The Indigenous People of Biafra (IPOB) has slammed President Bola Tinubu’s government over a proposal to establish cattle ranches in Nigeria’s Federal Capital Territory, Abuja.

The secessionist group labelled the proposal as a “dangerous replay of history” and a covert attempt to revive the controversial RUGA settlement scheme under a new name.

The RUGA settlement initiative—short for Rural Grazing Area—was a controversial policy introduced by the Nigerian government under former President Muhammadu Buhari.

The government said its primary aim was to address the long-standing and often violent conflict between nomadic Fulani herders and sedentary farmers, particularly in Nigeria’s Middle Belt and southern regions.

The idea was to establish designated settlements where herders could live and rear their livestock in a more structured, sedentary environment.

These settlements were to be equipped with amenities such as schools, veterinary clinics, water supply, markets, and abattoirs. According to the government, the goal was to reduce open grazing, which had led to frequent clashes over land and resources.

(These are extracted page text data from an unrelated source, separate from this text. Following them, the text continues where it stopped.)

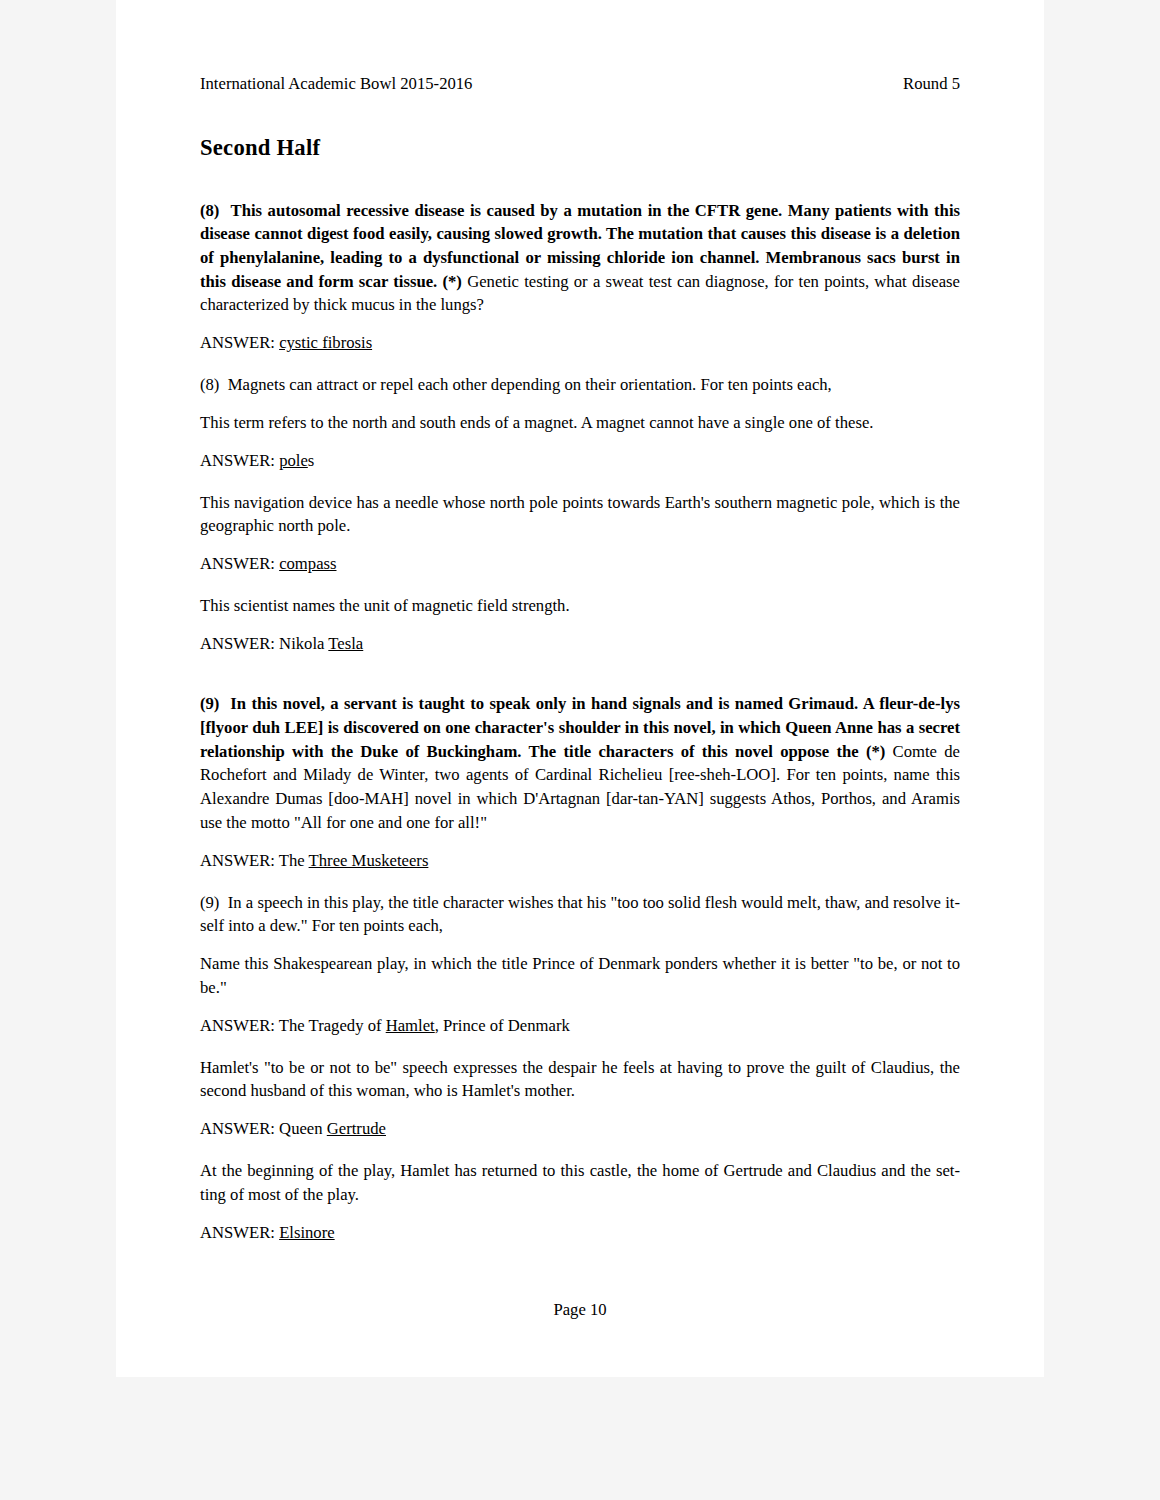International Academic Bowl 2015-2016 Round 5
Second Half
(8) This autosomal recessive disease is caused by a mutation in the CFTR gene. Many patients with this disease cannot digest food easily, causing slowed growth. The mutation that causes this disease is a deletion of phenylalanine, leading to a dysfunctional or missing chloride ion channel. Membranous sacs burst in this disease and form scar tissue. (*) Genetic testing or a sweat test can diagnose, for ten points, what disease characterized by thick mucus in the lungs?
ANSWER: cystic fibrosis
(8) Magnets can attract or repel each other depending on their orientation. For ten points each,
This term refers to the north and south ends of a magnet. A magnet cannot have a single one of these.
ANSWER: poles
This navigation device has a needle whose north pole points towards Earth's southern magnetic pole, which is the geographic north pole.
ANSWER: compass
This scientist names the unit of magnetic field strength.
ANSWER: Nikola Tesla
(9) In this novel, a servant is taught to speak only in hand signals and is named Grimaud. A fleur-de-lys [flyoor duh LEE] is discovered on one character's shoulder in this novel, in which Queen Anne has a secret relationship with the Duke of Buckingham. The title characters of this novel oppose the (*) Comte de Rochefort and Milady de Winter, two agents of Cardinal Richelieu [ree-sheh-LOO]. For ten points, name this Alexandre Dumas [doo-MAH] novel in which D'Artagnan [dar-tan-YAN] suggests Athos, Porthos, and Aramis use the motto "All for one and one for all!"
ANSWER: The Three Musketeers
(9) In a speech in this play, the title character wishes that his "too too solid flesh would melt, thaw, and resolve itself into a dew." For ten points each,
Name this Shakespearean play, in which the title Prince of Denmark ponders whether it is better "to be, or not to be."
ANSWER: The Tragedy of Hamlet, Prince of Denmark
Hamlet's "to be or not to be" speech expresses the despair he feels at having to prove the guilt of Claudius, the second husband of this woman, who is Hamlet's mother.
ANSWER: Queen Gertrude
At the beginning of the play, Hamlet has returned to this castle, the home of Gertrude and Claudius and the setting of most of the play.
ANSWER: Elsinore
Page 10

While the government framed RUGA as a peace-building and economic development strategy, many Nigerians—especially in the South and Middle Belt—saw it as an attempt to favour one ethnic group, the Fulani, and potentially seize land under federal authority.

In a statement issued on Tuesday by its spokesperson, Emma Powerful, IPOB warned that the planned cattle ranches around Abuja, ancestral homeland of the Gbagi people, constitute an “assault on indigenous land rights” and represent a broader agenda of “Fulani expansionism.”

“This latest ploy is nothing but RUGA repackaged, a sinister land-grabbing strategy cloaked in government policy, designed to reward killers and entrench Fulani imperial expansionism in the heart of Nigeria,” IPOB said in the statement.

The group drew a historical parallel with the 19th-century Fulani jihad, which resulted in the subjugation of Hausa kingdoms and the establishment of the Sokoto Caliphate.